* Request *
Below, find the line containing "focal_35mm: 50"; from there to the final line, print every line exactly and skip the pictures.

* Input data *

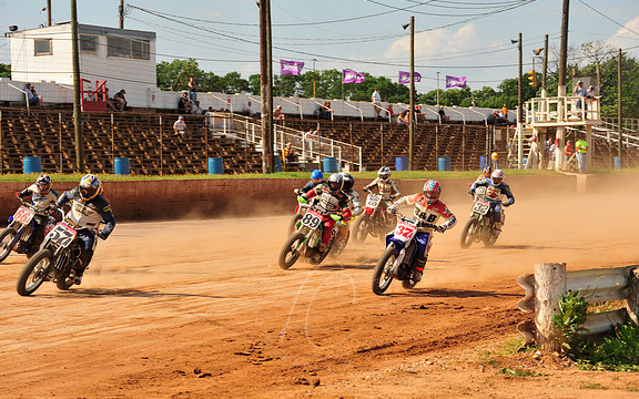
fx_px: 2142
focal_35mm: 123
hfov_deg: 17.0
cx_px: 320
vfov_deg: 10.7
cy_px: 203
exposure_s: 1/400
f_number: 9
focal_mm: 120
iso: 200
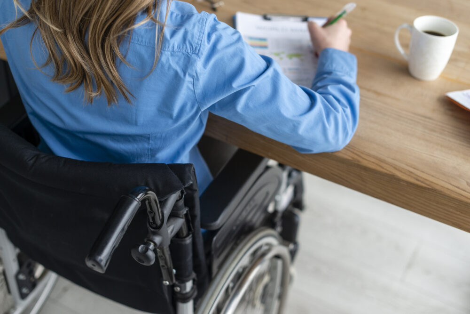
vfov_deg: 27.0
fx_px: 653
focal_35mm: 50
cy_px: 157
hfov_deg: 39.6
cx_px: 235
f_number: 2.8
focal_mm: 50
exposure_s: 1/200
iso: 320
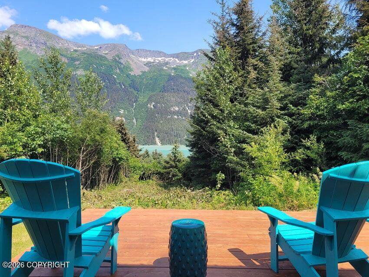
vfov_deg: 53.0
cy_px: 138
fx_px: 277
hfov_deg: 67.3
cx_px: 184
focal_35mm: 26
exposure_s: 1/1202
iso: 40
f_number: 1.8
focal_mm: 5.4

* Result for this task *
focal_35mm: 50
cy_px: 157
hfov_deg: 39.6
cx_px: 235
f_number: 2.8
focal_mm: 50
exposure_s: 1/200
iso: 320
vfov_deg: 53.0
cy_px: 138
fx_px: 277
hfov_deg: 67.3
cx_px: 184
focal_35mm: 26
exposure_s: 1/1202
iso: 40
f_number: 1.8
focal_mm: 5.4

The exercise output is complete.